Their findings reveal that Georgescu’s campaign on TikTok bypassed the platform’s restrictions, promoting the candidate through contents that referenced elections, democracy, and national identity. The campaign’s mottos and ideas circulated via these ads, even though TikTok's terms prohibit such content, and there is no information about who financed these videos. The group concludes that their approach could be replicated in other national contexts.

The code and data are available on a github repository.

Targeted dimensions (Meta)

This project aimed to explore how Meta ads leverage different types of call to action and employ specific identity cues to trigger behaviors in relation to societal issues. By analyzing ads along three targeted dimensions — call to action, societal issue and identity triggers — the group wanted to understand how political and civic engagement is shaped. This approach allows to look at how ads not only present issues but also attempt to activate specific responses, from signing a petition to attending a protest, often through emotionally resonant identity-based messaging.

The findings revealed notable correlations, first between societal issues and call to action types. For example, ads calling for petitioning were linked to environmental causes, while protest-oriented calls to action appeared more frequently in ads focused on equality. They also found that ads with calls to action related to protests refer to equality issues more than expected, and that the identity dimensions were linked to societal issues. Although only a small subset of ads contained explicit calls to action, the three-dimensional method offers an alternative to Meta's classification by distinguishing mobilization-related ads with greater precision. The analysis faced limitations due to the reliance on lexicon-based methods and pretrained models like manifestoBERTa, which are not fully optimized for the advertisement domain. Future work could involve an actor-based approach and expanded datasets to enhance detection of mobilization strategies.

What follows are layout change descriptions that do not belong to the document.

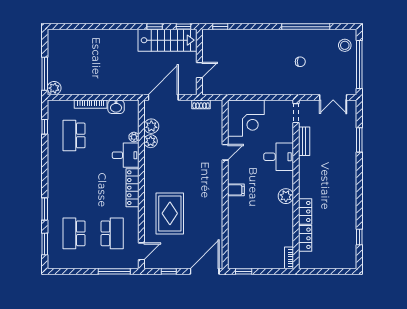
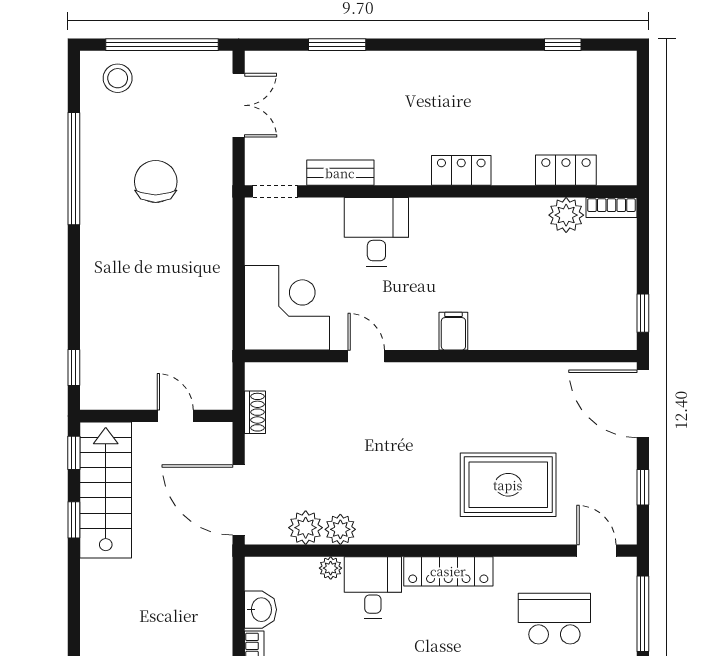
chair: (300, 62) -> (156, 181), width x1.87, depth x1.87
plant: (286, 196) -> (566, 215), moved
locker: (305, 211) -> (461, 170), moved

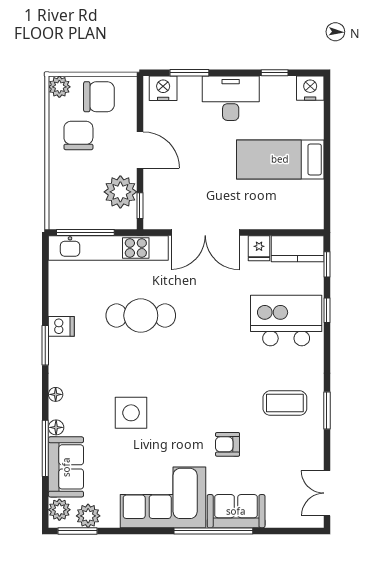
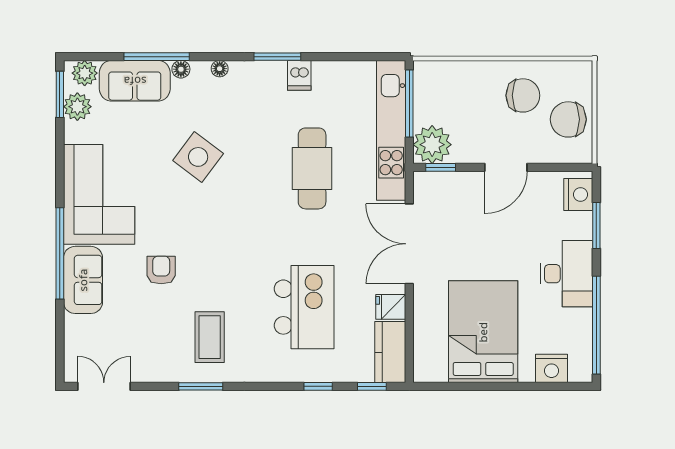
window: (275, 73) -> (596, 325), width x3.17
plant: (59, 87) -> (580, 73), removed
nightstand: (310, 88) -> (552, 368), moved, turned 90
chair: (99, 97) -> (568, 119), turned 90
bed: (280, 159) -> (483, 332), width x1.50
plant: (120, 192) -> (432, 145), moved
kitchen island: (286, 321) -> (304, 307), moved
side table: (131, 413) -> (198, 157), turned 37

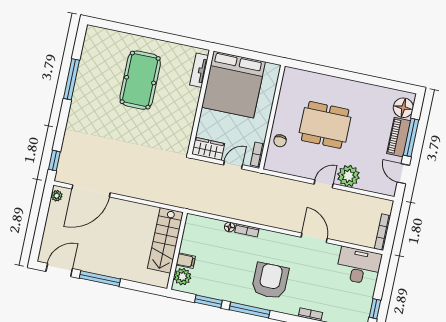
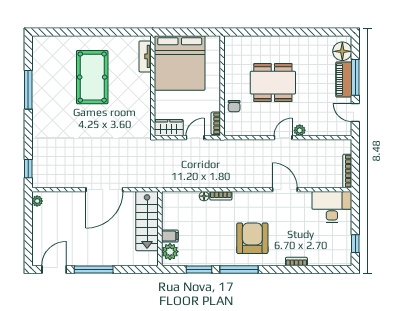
plant: (348, 176) -> (300, 130), width x0.53, depth x0.53
door: (91, 191) -> (104, 190), moved

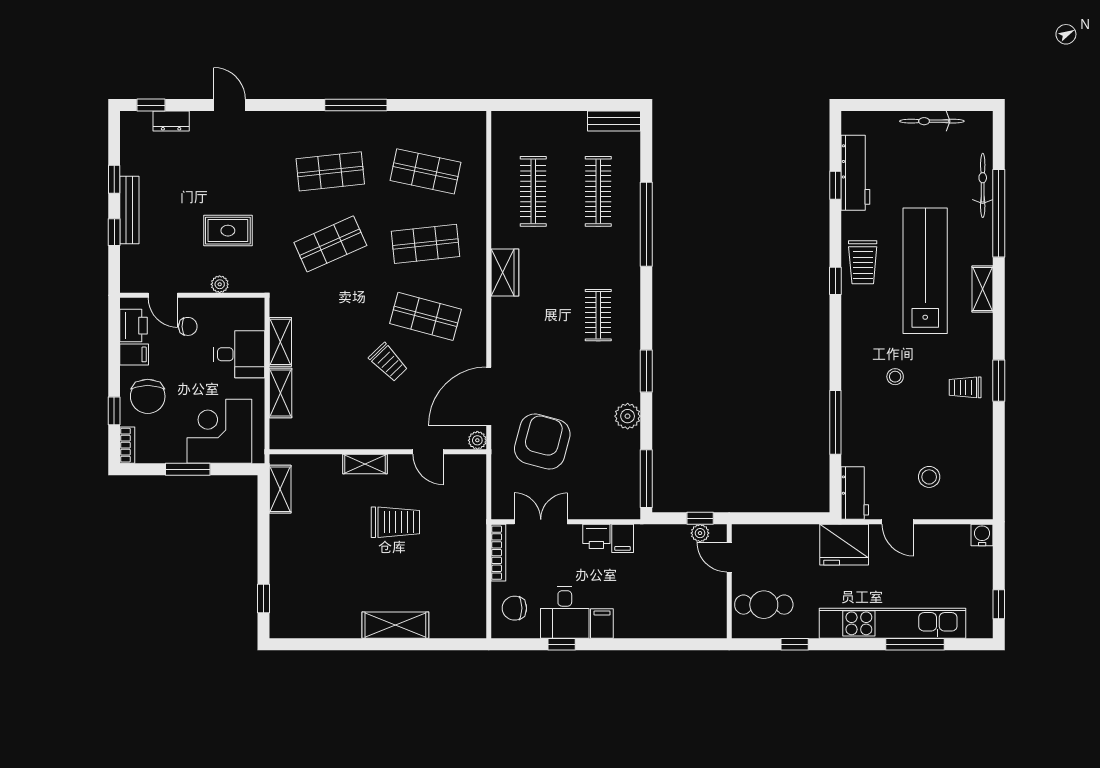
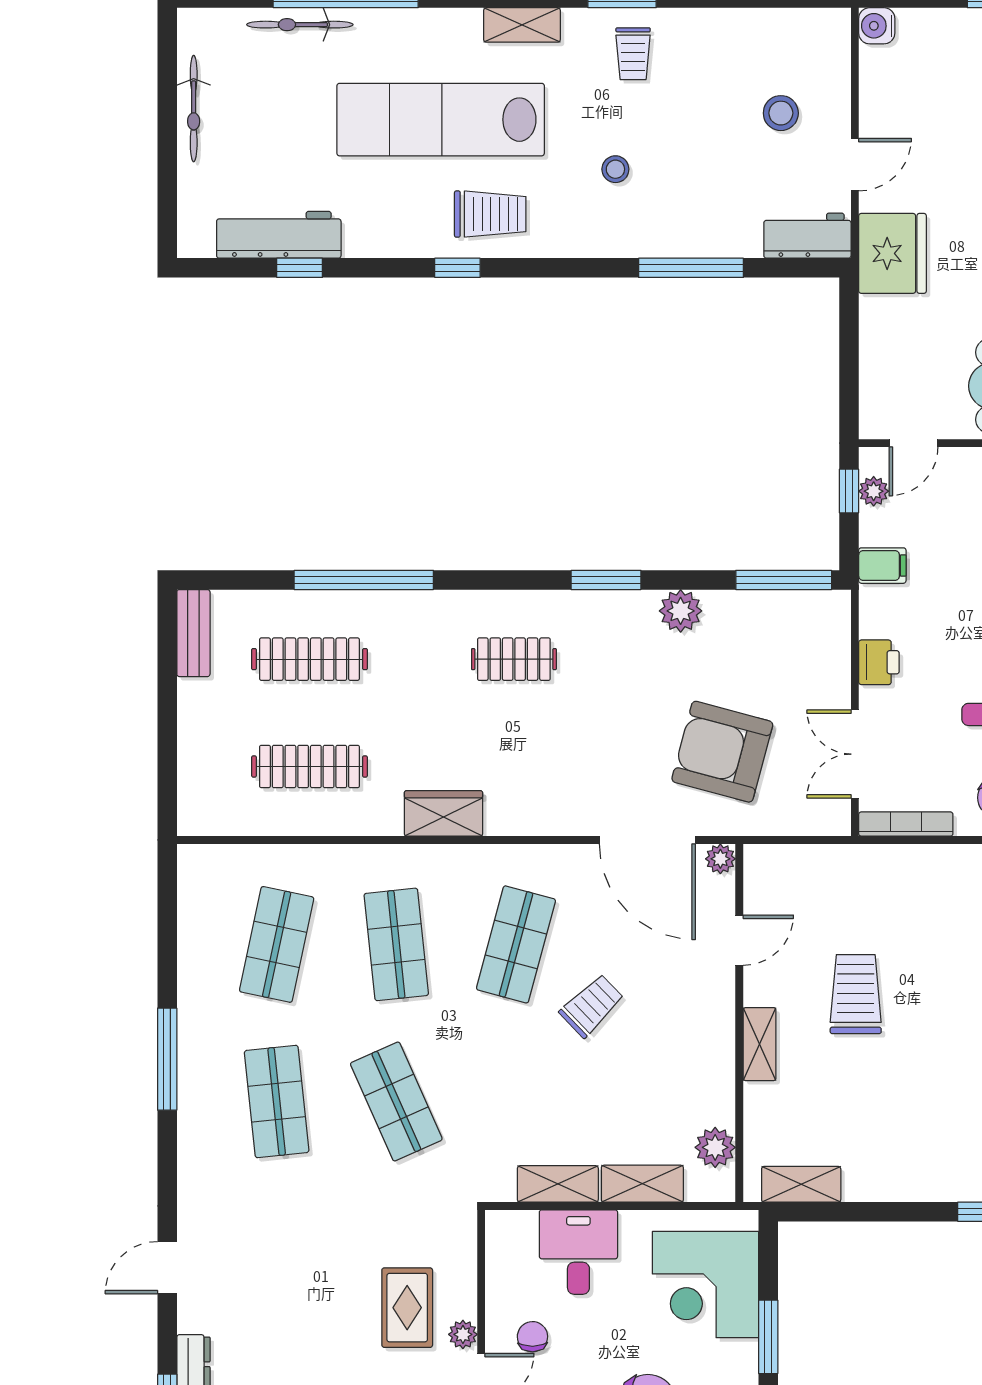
rug: (228, 231) -> (407, 1308), moved
trolley: (863, 262) -> (490, 214), moved
plant: (220, 284) -> (463, 1334), moved
shelving: (982, 289) -> (522, 25), moved
plant: (302, 437) -> (715, 1147), added
filing cabinet: (623, 538) -> (882, 566), moved

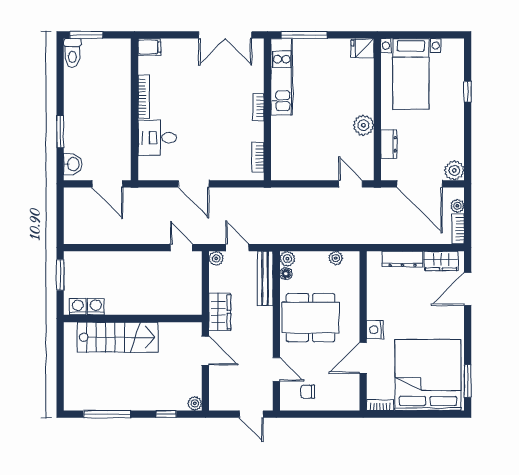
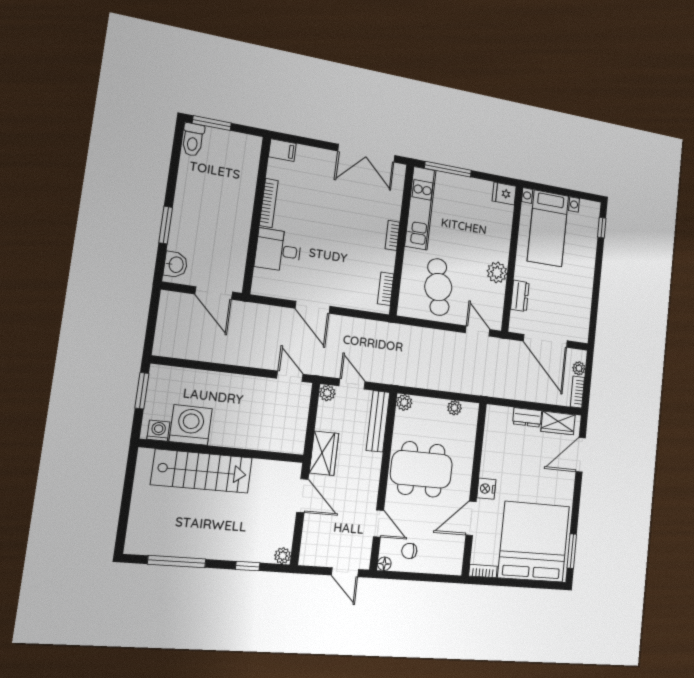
window: (468, 92) -> (602, 228), moved
cafe table: (307, 148) -> (438, 287), added
plant: (454, 170) -> (579, 332), removed
dresser: (402, 259) -> (527, 417), width x0.70
floor lamp: (286, 274) -> (384, 564), moved
washing machine: (96, 307) -> (191, 425), width x1.89, depth x1.89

Gender stereotypes in job ads

This team investigated how gender bias manifests in online job advertising. They wanted to understand whether gender-based targeting is allowed, as rules vary between platforms. To explore these dynamics, the group collected 700 job ads, analyzing both their content (text, images, video, audio) and delivery metrics. Using the INSEE classification for job categories, they examined who appeared in the ads and how audiences were reached.

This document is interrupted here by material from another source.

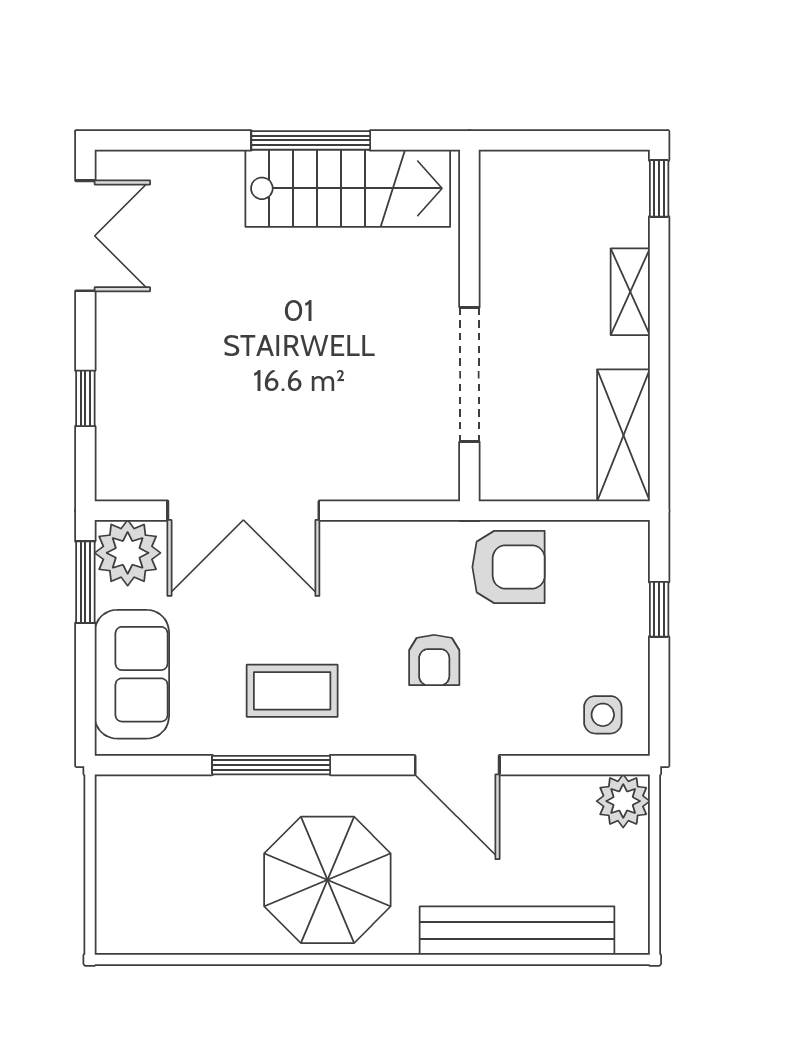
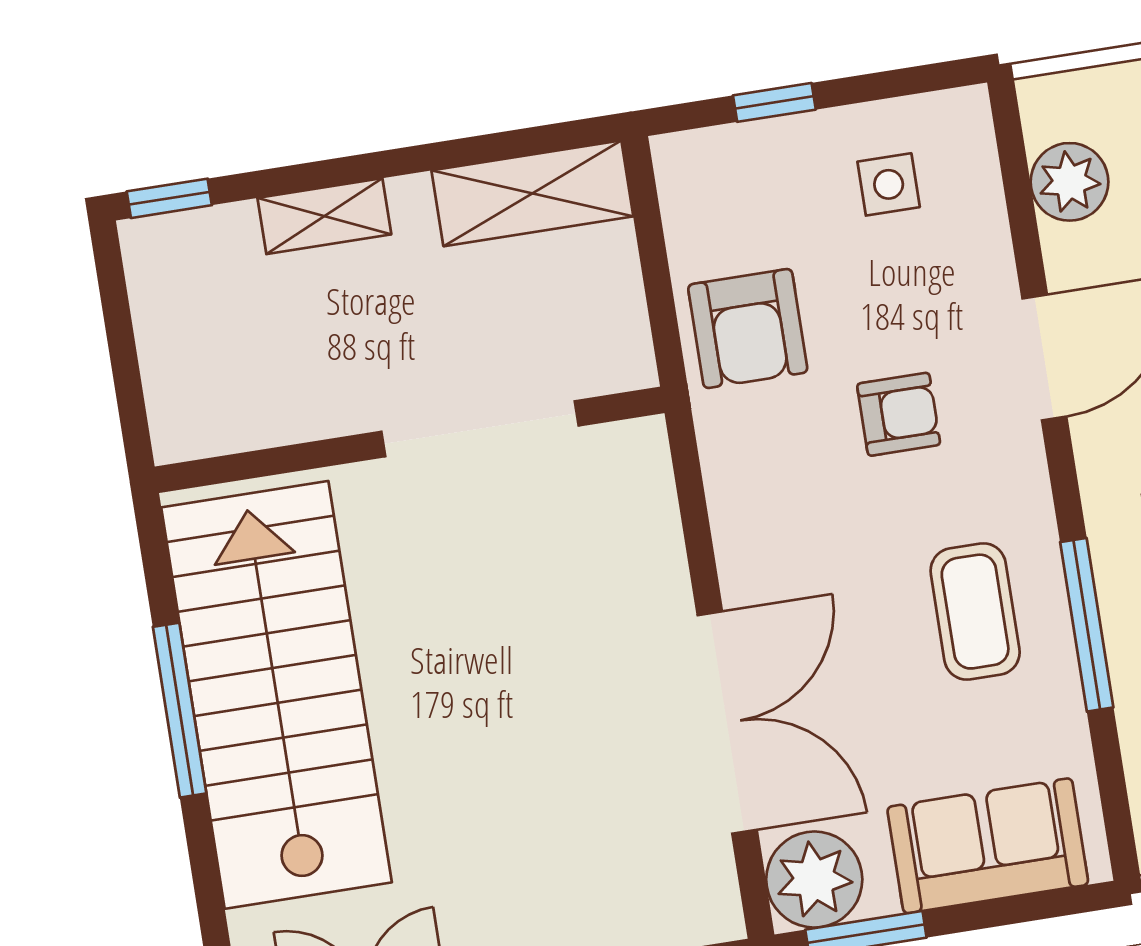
stairs: (348, 188) -> (277, 695), width x1.36, depth x1.51
armchair: (509, 567) -> (748, 329), turned 180
side table: (603, 715) -> (889, 184), moved
plant: (623, 801) -> (1070, 182), moved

Their findings revealed stark patterns: men are more frequently shown job ads, and particularly more ads for executive or white-collar roles. In addition, women appear more often in the content of the ads (about 50% feature women, compared to 30% featuring men). However, the gender of the person strongly influences who saw the ad: ads featuring women reach more women, and vice versa. Future work may include refining job and content classification, conducting robustness checks, and examining platform-specific differences to better understand the structural roots of these biases.

Unlabeled Politics: Meta’s hidden ad ecosystem in France

This project explored the prevalence and risks of unlabeled political advertising on Meta platforms in France. Political ads, when not properly labeled, can pose critical threats such as circumventing campaign finance laws, spreading covert influence, obscuring accountability, and eroding public trust. Despite the existing regulations like the DSA, the definition of “political content” stays vague. By creating a list of 160 political keywords focused on French political, electoral and social issues, they matched these terms against a dataset of over 15 million French-language Meta ads. They found that 30% of these ads could be considered politically relevant, yet were not labeled as such.

The analysis revealed that among the 300 top advertisers identified by ad spend and proportion of political content, 47 were found to have published politically relevant ads without proper labeling. This suggests not only enforcement inconsistencies but also potential systemic bias in moderation practices. The team concludes that Meta’s current transparency measures fall short and calls for clearer definitions, stronger enforcement and improved data access to ensure accountability.